Al menos 26 personas murieron y 71 han resultado heridas en una explosión registrada en el interior de una iglesia en la ciudad egipcia de Tanta, a unos 90 kilómetros al norte de El Cairo. Las fuerzas de seguridad apuntan hacia un suicida como responsable de la arremetida en Tanta. Los agentes buscan los restos de un sospechoso hallado en la escena del atentado tras revisar las imágenes de las cámaras de vigilancia.

 

Tres horas después, un suicida detonó una segunda bomba en las inmediaciones de la iglesia de San Marcos en un barrio cercano al centro de la ciudad mediterránea de Alejandría. Al menos otras 11 personas murieron (tres de ellas son policías) y 66 están heridas en esta segunda explosión, según fuentes del ministerio de Sanidad.
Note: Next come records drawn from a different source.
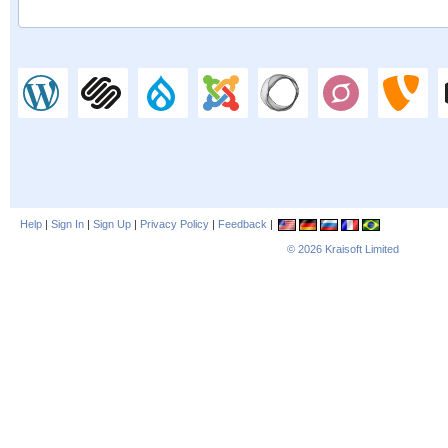
Help
|
Sign In
|
Sign Up
|
Privacy Policy
|
Feedback
|
© 2026
Kraisoft Limited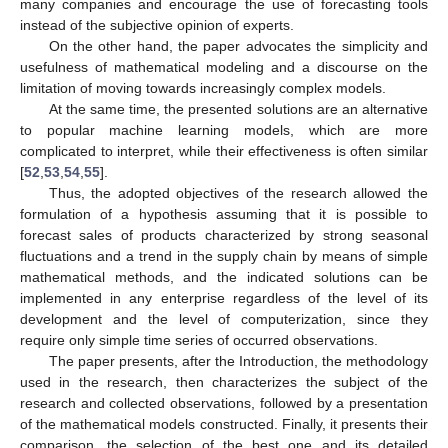
many companies and encourage the use of forecasting tools
instead of the subjective opinion of experts.
On the other hand, the paper advocates the simplicity and
usefulness of mathematical modeling and a discourse on the
limitation of moving towards increasingly complex models.
At the same time, the presented solutions are an alternative
to popular machine learning models, which are more
complicated to interpret, while their effectiveness is often similar
[
52
,
53
,
54
,
55
].
Thus, the adopted objectives of the research allowed the
formulation of a hypothesis assuming that it is possible to
forecast sales of products characterized by strong seasonal
fluctuations and a trend in the supply chain by means of simple
mathematical methods, and the indicated solutions can be
implemented in any enterprise regardless of the level of its
development and the level of computerization, since they
require only simple time series of occurred observations.
The paper presents, after the Introduction, the methodology
used in the research, then characterizes the subject of the
research and collected observations, followed by a presentation
of the mathematical models constructed. Finally, it presents their
comparison, the selection of the best one and its detailed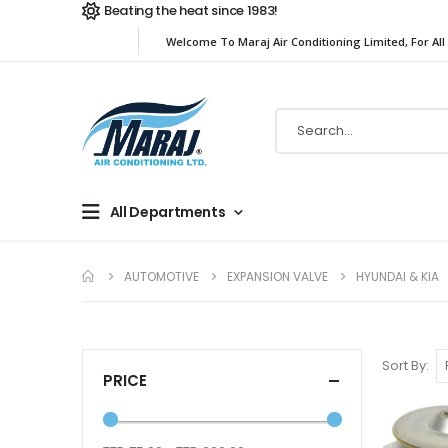
Beating the heat since 1983!
Welcome To Maraj Air Conditioning Limited, For All
All Departments
AUTOMOTIVE
EXPANSION VALVE
HYUNDAI & KIA
Sort By
PRICE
Según los testigos, el atentado en Alejandría se produjo cuando un oficial de policía apostado en los accesos al templo tratóo de evitar sin éxito que el suicida detonara su cinturón de explosivos. La iglesia está ubicada en una zona muy concurrida de la segunda ciudad del país. El papa copto Teodoro II, que había estado en esta iglesia por la mañana para la celebración del Domingo de Ramos que marca el inicio de la Semana Santa, había abandonado el lugar poco antes del suceso.

 

El grupo Estado Islámico revindicó ambos atentados a través de un comunicado de su agencia de información, Amaq, en el que asegura que el ataque fue lanzado "por un grupo de seguridad" que forma parte de su organización. Las autoridades aún no han comprobado su veracidad.

 

Los atentados ocurrieron antes del inicio de las celebraciones del Domingo de Ramos, comienzo de la Semana Santa.
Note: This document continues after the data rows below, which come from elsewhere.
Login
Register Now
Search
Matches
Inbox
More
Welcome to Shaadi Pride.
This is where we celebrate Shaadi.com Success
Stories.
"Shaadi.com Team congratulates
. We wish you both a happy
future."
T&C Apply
"El terrorismo ha vuelto a golpear Egipto, esta vez en el Domingo de Ramos", dijo el portavoz del Ministerio de Exteriores, Ahmed Abu Seid, en Twitter. "Se trató de un acto repugnante contra todos los egipcios, añadió.

 

El atentado se produce 20 días antes de la visita del papa Francisco, que tiene previsto visitar Egipto el 28 y 29 de abril en su primer viaje a Oriente Medio.